Cette direction aurait aussi pour mission de filtrer les organisations humanitaires à l’aide d’une “liste noire” établie par Israël. L’UNRWA, qui joue un rôle central dans les secours aux Palestiniens depuis des décennies, serait exclue, bien que le HCR (Haut-Commissariat des Nations unies pour les réfugiés) reste mentionné comme une alternative éventuelle.
L’UE critiquée, le Hamas effacé
Le document fustige l’Union européenne, principal bailleur de fonds des territoires palestiniens, pour son soutien à l’AP et à l’UNRWA. Il recommande explicitement de ne travailler qu’avec les pays européens jugés les plus favorables à la position israélienne dans le conflit en cours.

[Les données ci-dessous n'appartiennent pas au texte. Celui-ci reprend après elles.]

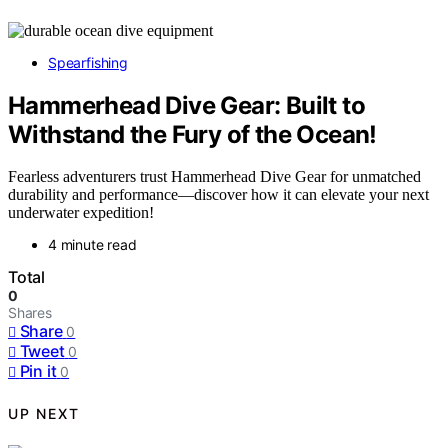
Spearfishing
Hammerhead Dive Gear: Built to
Withstand the Fury of the Ocean!
Fearless adventurers trust Hammerhead Dive Gear for unmatched
durability and performance—discover how it can elevate your next
underwater expedition!
4 minute read
Total
0
Shares
Share
0
Tweet
0
Pin it
0
UP NEXT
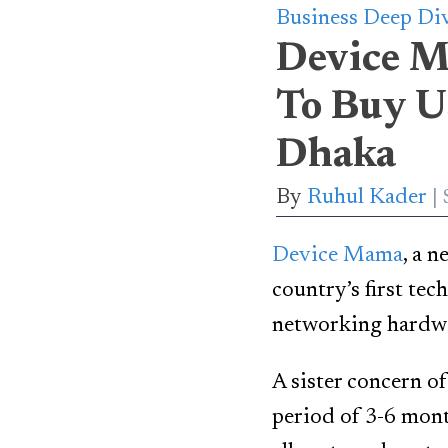
Business Deep Di
Device M
To Buy U
Dhaka
By
Ruhul Kader
Device Mama
, a n
country’s first tec
networking hardwar
A sister concern o
period of 3-6 mont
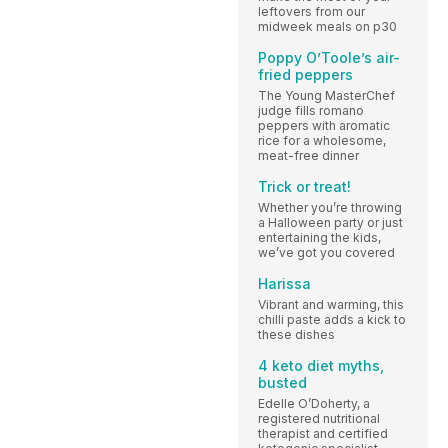
leftovers from our
midweek meals on p30
Poppy O’Toole’s air-
fried peppers
The Young MasterChef
judge fills romano
peppers with aromatic
rice for a wholesome,
meat-free dinner
Trick or treat!
Whether you’re throwing
a Halloween party or just
entertaining the kids,
we’ve got you covered
Harissa
Vibrant and warming, this
chilli paste adds a kick to
these dishes
4 keto diet myths,
busted
Edelle O’Doherty, a
registered nutritional
therapist and certified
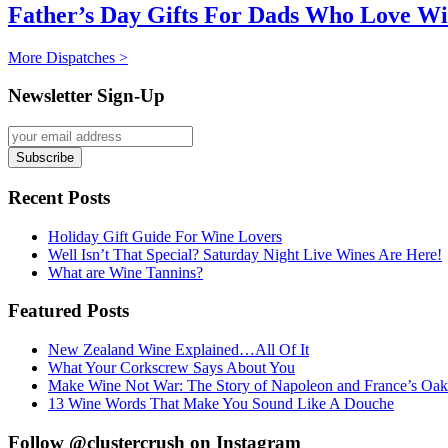
Father’s Day Gifts For Dads Who Love W
More Dispatches >
Newsletter Sign-Up
Recent Posts
Holiday Gift Guide For Wine Lovers
Well Isn’t That Special? Saturday Night Live Wines Are Here!
What are Wine Tannins?
Featured Posts
New Zealand Wine Explained…All Of It
What Your Corkscrew Says About You
Make Wine Not War: The Story of Napoleon and France’s Oak
13 Wine Words That Make You Sound Like A Douche
Follow @clustercrush on Instagram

Élaborée avant l’attaque du 7 octobre 2023 du Hamas contre Israël, cette proposition visait d’abord la Cisjordanie, mais a été adaptée à Gaza dans le contexte de la guerre actuelle. Depuis le lancement d’une vaste offensive terrestre début mai, l’armée israélienne a déjà mis en œuvre plusieurs aspects du plan, notamment la prise de contrôle de portions stratégiques de la bande de Gaza.
Une reconstruction au goût d’occupation ?
Pour ses détracteurs, ce plan ne constitue pas un projet de paix mais une institutionnalisation de l’occupation, sous couvert de sécurité. L’exclusion de toute autorité palestinienne ou instance multilatérale crédible soulève de lourdes interrogations sur sa légitimité et sa viabilité. De son côté, l’ONU s’inquiète de la transformation de Gaza en “champ de bataille”, avec plus de 52 000 morts palestiniens depuis octobre 2023, et des populations civiles en situation de famine et de déplacement forcé.
La proposition, aussi détaillée soit-elle, demeure pour l’instant théorique. Mais sa diffusion éclaire la vision qu’Israël pourrait vouloir imposer à Gaza : un territoire sous contrôle, sans Hamas, sans AP, sans UNRWA… et sans État palestinien.